One might think that 2 or 3 degrees is bad enough, but it is after all far below the unpleasant 5 degrees that all the many horror scenarios are based on. If you take the IPCC seriously, it is difficult to see the change of mind as anything other than great and good news, which almost no one paid attention to. Above all, not leading politicians or the UN chief himself.
Should one exaggerate to get people to act?
Beyond the mainstream headlines, there is certainly a debate going on among experts about the extent of the misuse of RCP 8.5. No one disputes that the scenario is highly unlikely, but there are those, like ecologist and climate scientist Christopher Schwalm, who think there is value in using extreme scenarios to have both braces and a life jacket, so to speak. He is countered by, among others, climatologist Zeke Hausfather, who points out that RCP 8.5, and thus Schwalm's opinion, overestimates the contribution of fossil fuels to the carbon dioxide content.
Despite the media's weakness for doomsday headlines and despite the fact that almost no one has heard of the muted tone from the IPCC, there are quite a few climate actors who live in the opposite world: they think that the concern in the debate is too low.

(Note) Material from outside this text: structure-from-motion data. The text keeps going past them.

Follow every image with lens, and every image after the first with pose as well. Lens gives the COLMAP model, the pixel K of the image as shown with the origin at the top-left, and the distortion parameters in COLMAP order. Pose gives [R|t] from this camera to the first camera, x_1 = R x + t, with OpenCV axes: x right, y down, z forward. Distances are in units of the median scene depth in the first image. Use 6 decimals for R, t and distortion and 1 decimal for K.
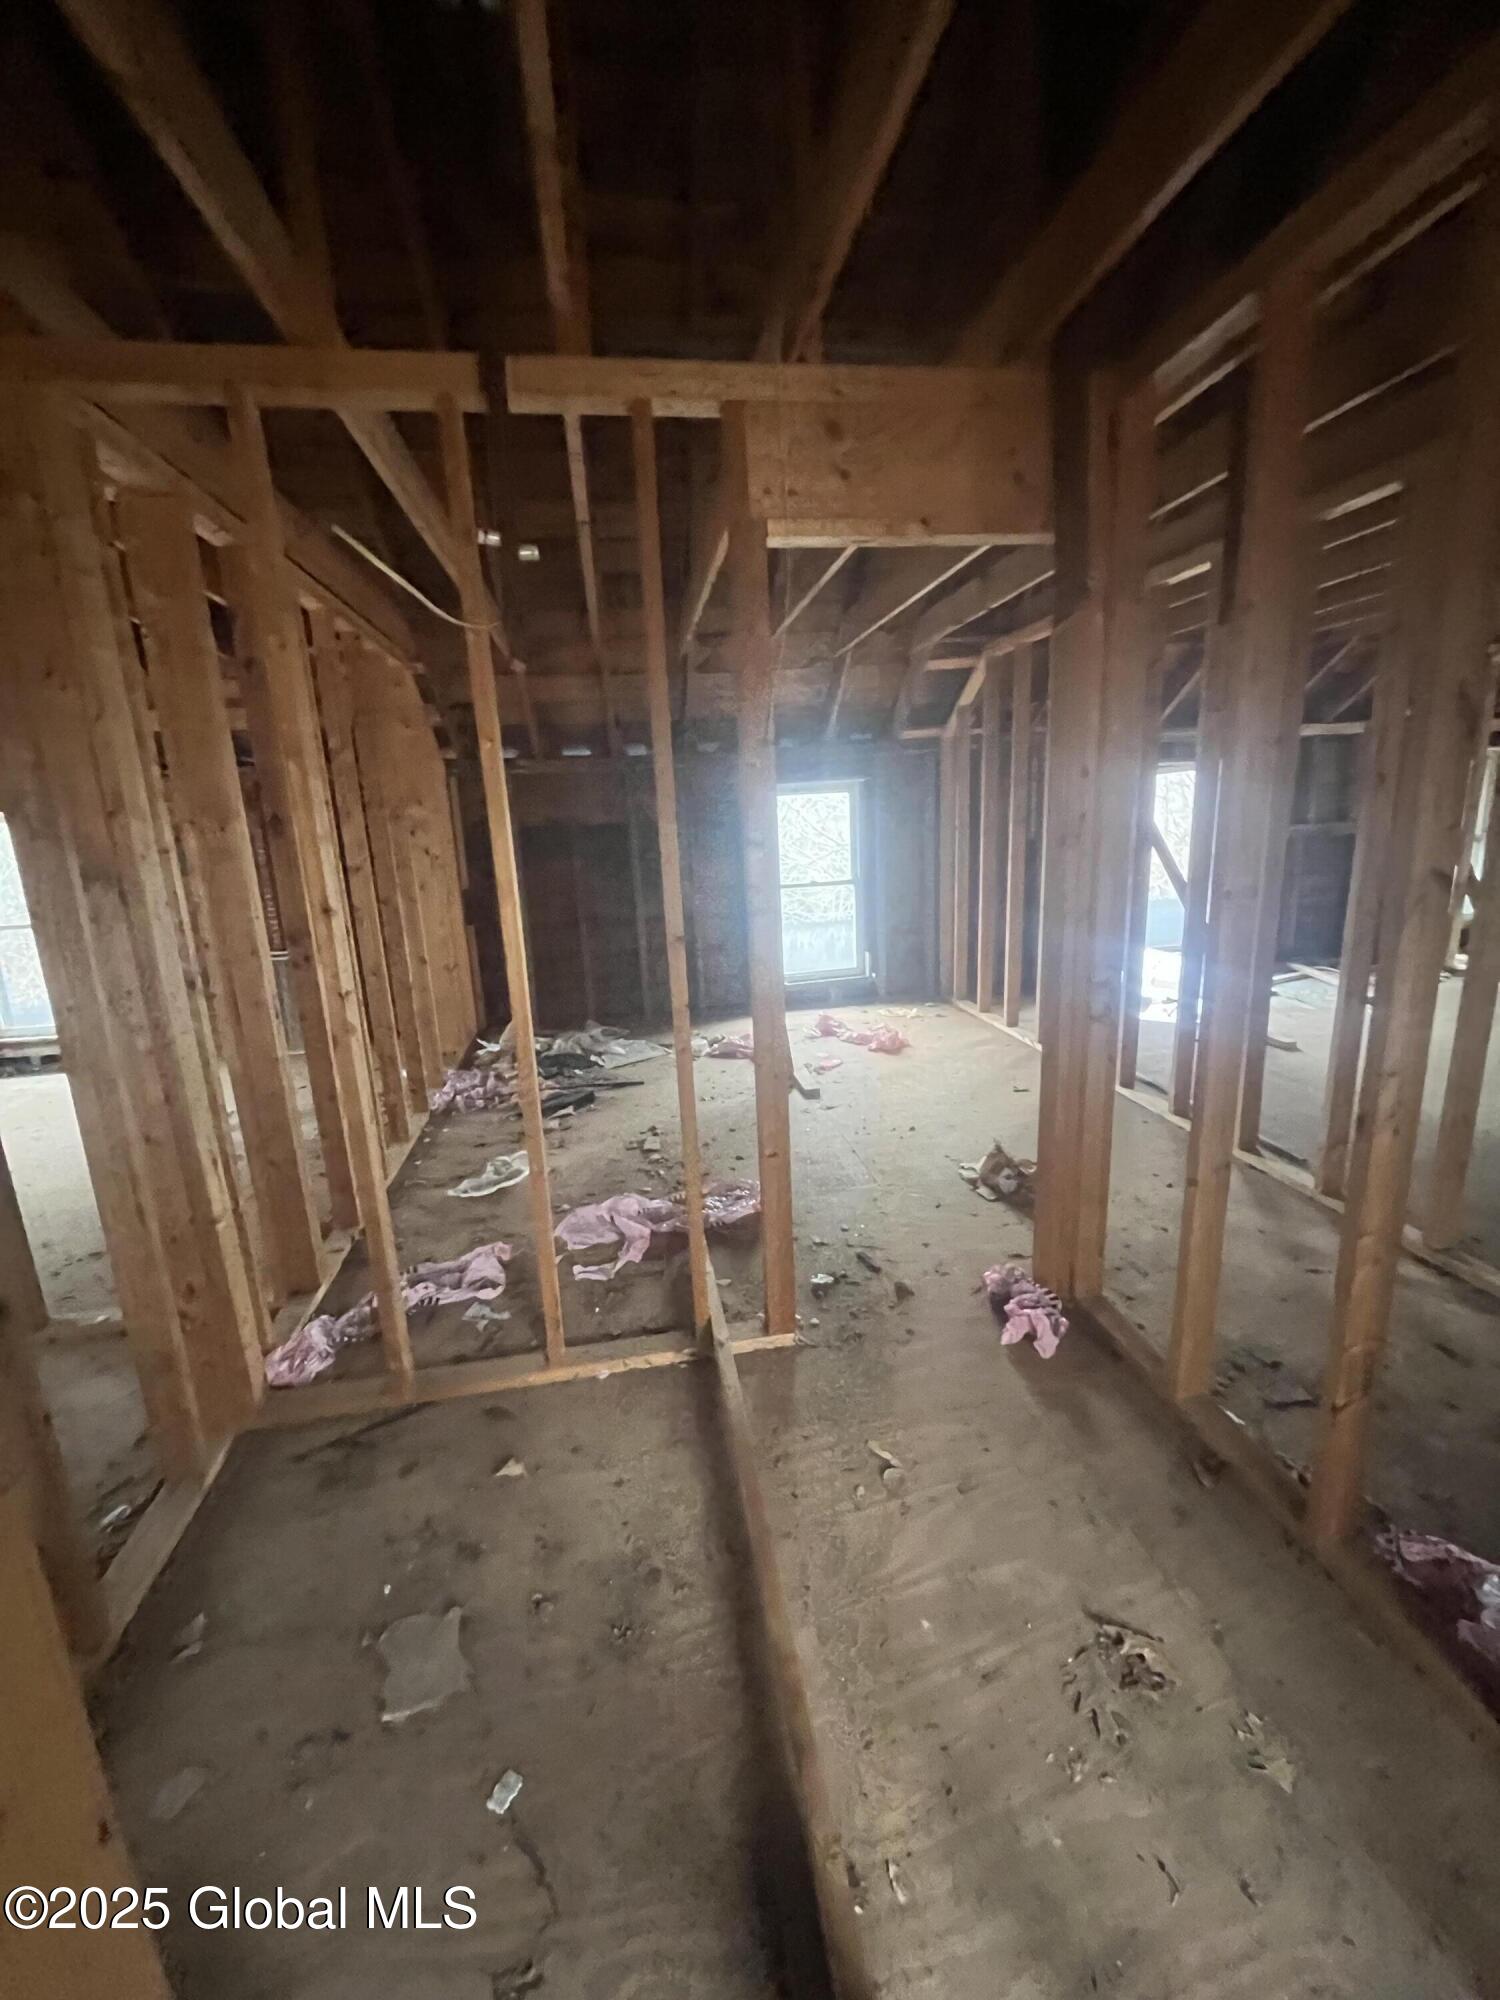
lens RADIAL K [[806.6, 0, 750.4], [0, 806.6, 1004.0], [0, 0, 1]] dist [-0.000466, -0.000350]
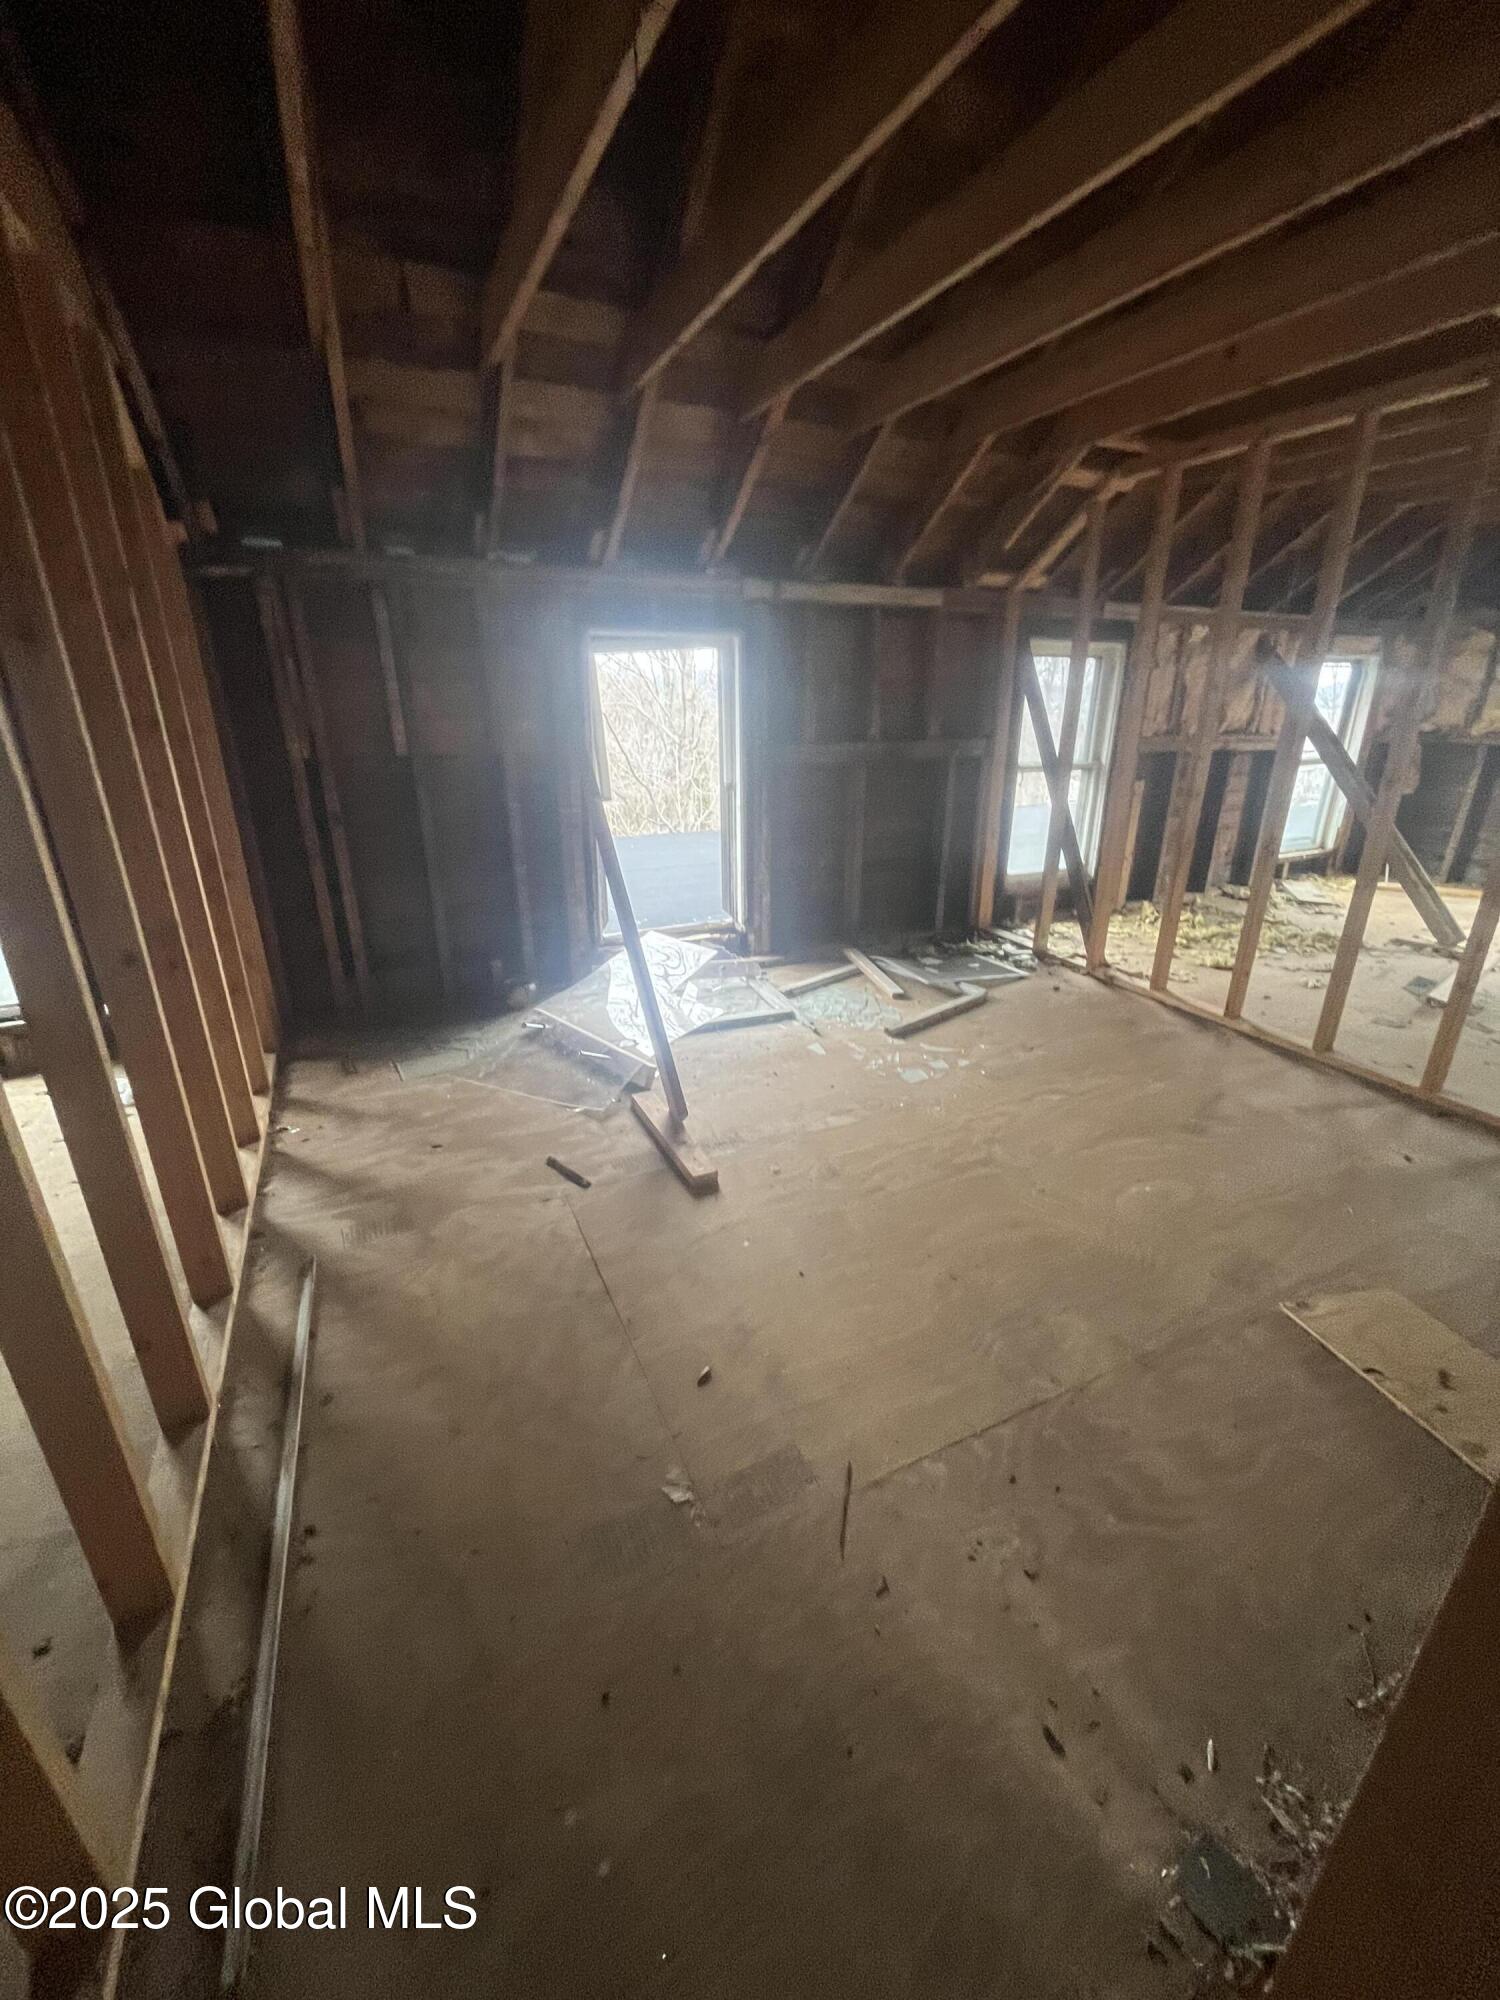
lens RADIAL K [[806.6, 0, 749.5], [0, 806.6, 993.5], [0, 0, 1]] dist [-0.000466, -0.000350]
pose [[0.964070, -0.050914, 0.260722, 0.451172], [0.018252, 0.991837, 0.126198, -0.112169], [-0.265019, -0.116905, 0.957130, 0.393195]]
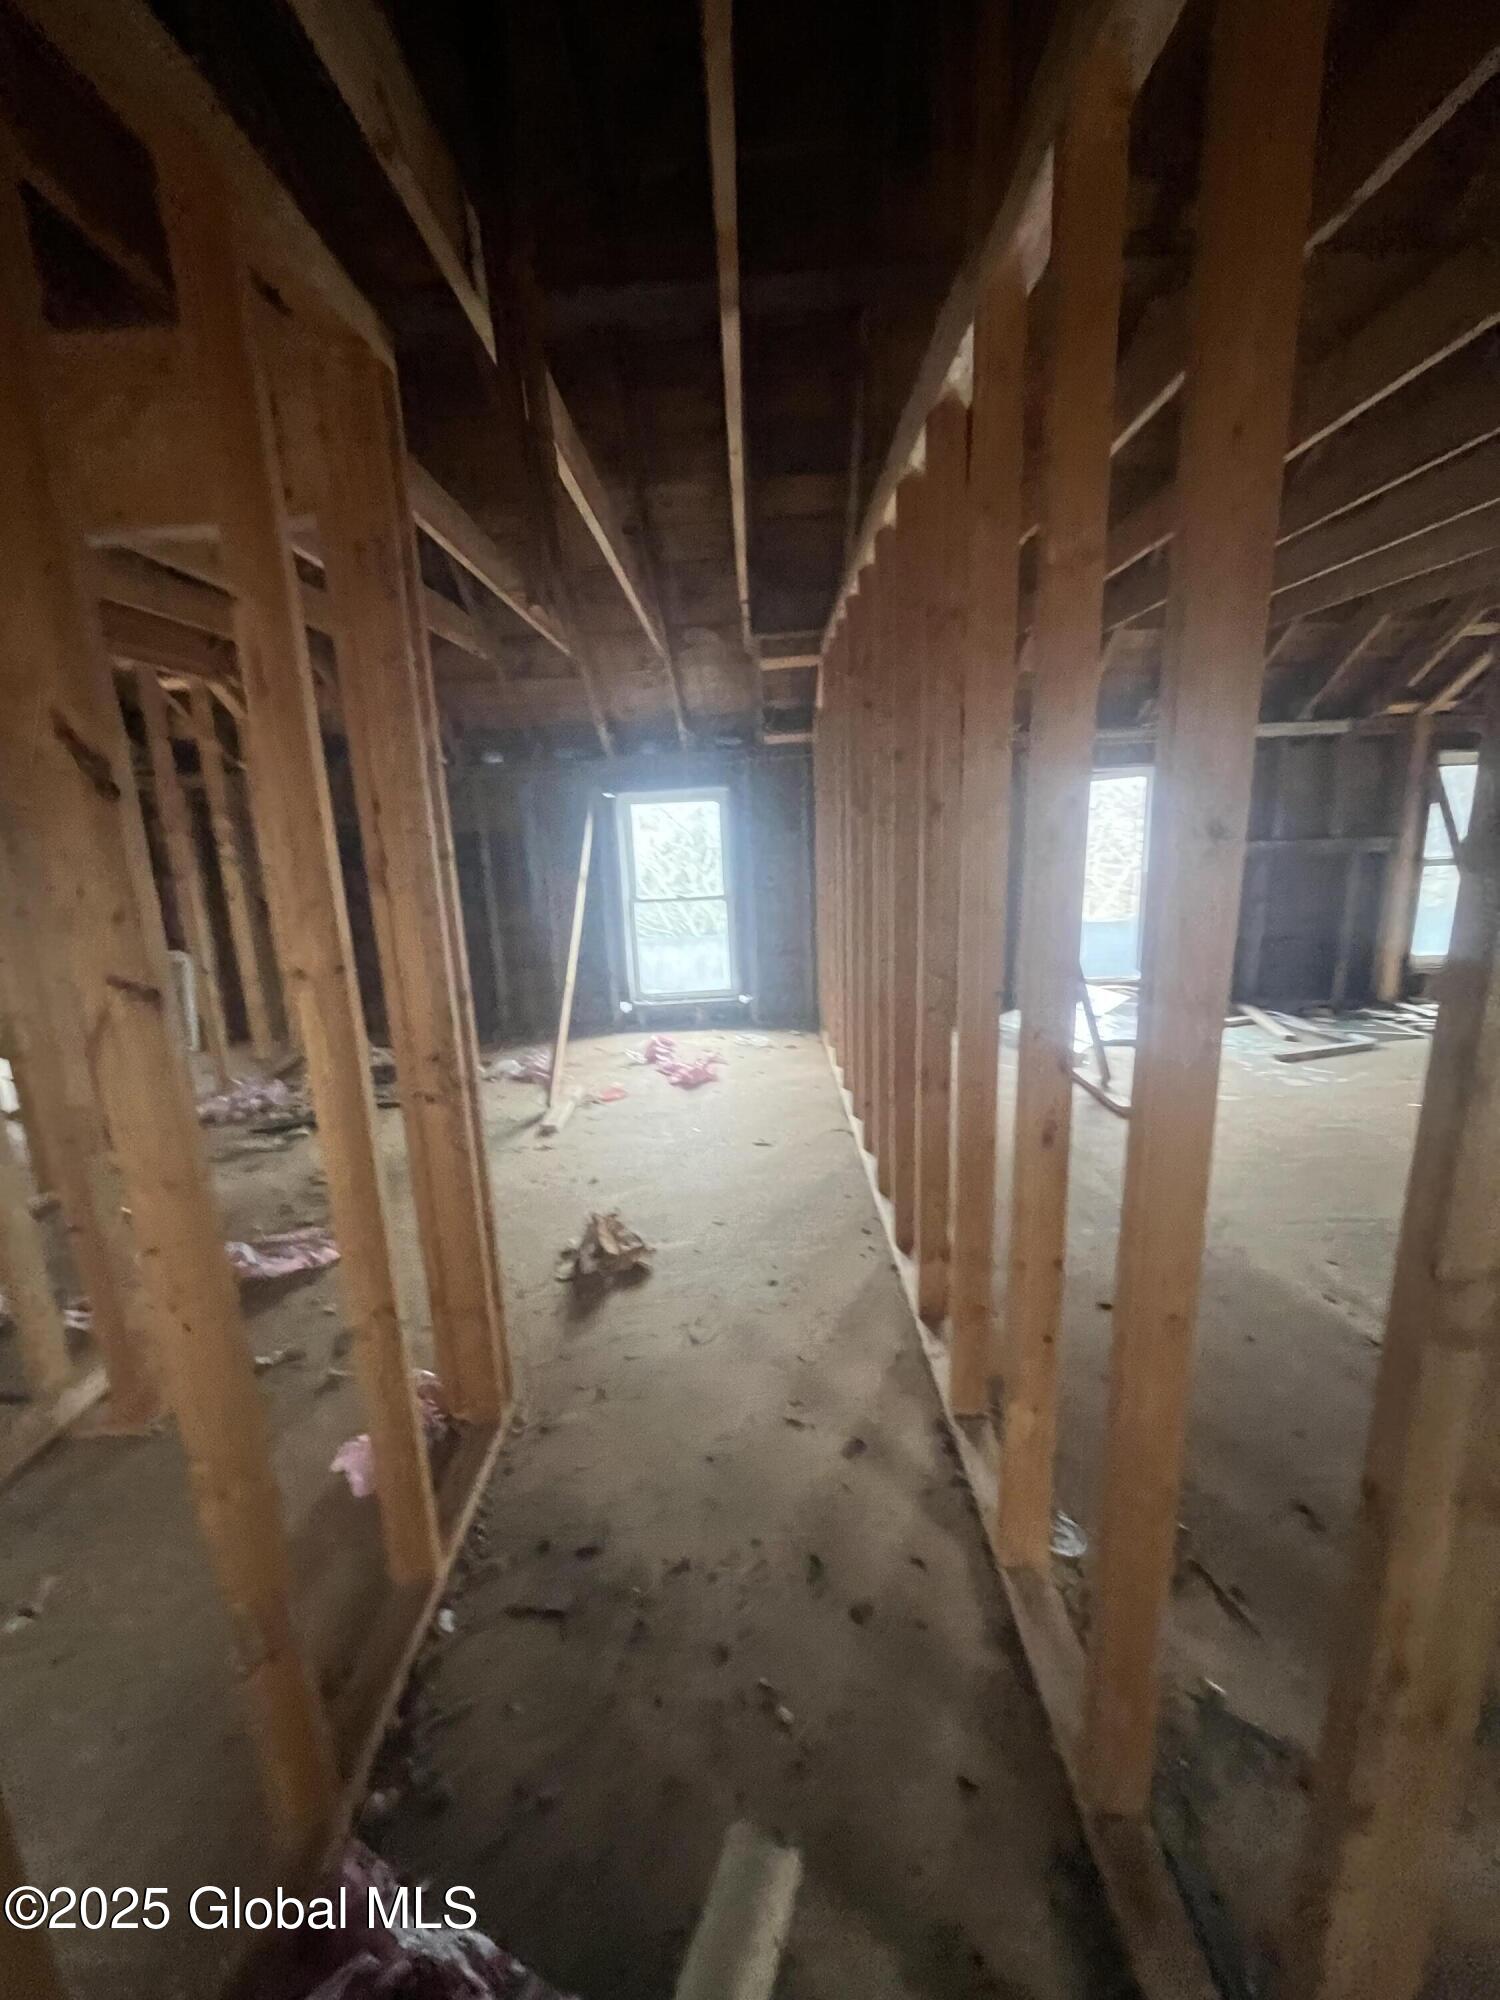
lens RADIAL K [[806.6, 0, 757.1], [0, 806.6, 1003.2], [0, 0, 1]] dist [-0.000466, -0.000350]
pose [[0.985469, 0.046479, -0.163374, 0.337384], [-0.045349, 0.998915, 0.010642, -0.041786], [0.163692, -0.003079, 0.986507, 0.085527]]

In a scientific article published on August 1 this year, eleven researchers from all over the world write that far too little research is being done on the worst-case scenarios regarding climate, such as society collapsing or humanity being wiped out.
The way the reporting looks, it is easy to get the impression that we are in a barrage of grim facts, which warrants all the alarm bells, but every now and then the occasional cautiously optimistic study pops up, and these small exceptions are torn apart by skeptics who would pick up what preferably out of their back pocket just to make their point.
The doomsday prophecies are out of date
In fact, it is rather the opposite: Whoever starts from what is actually written in the most important documents realizes that the doomsday prophecies are already out of date. Those who, on the other hand, want to convey an apocalyptic climate message have to take things out of their back pocket (outdated models) to make their thesis sound.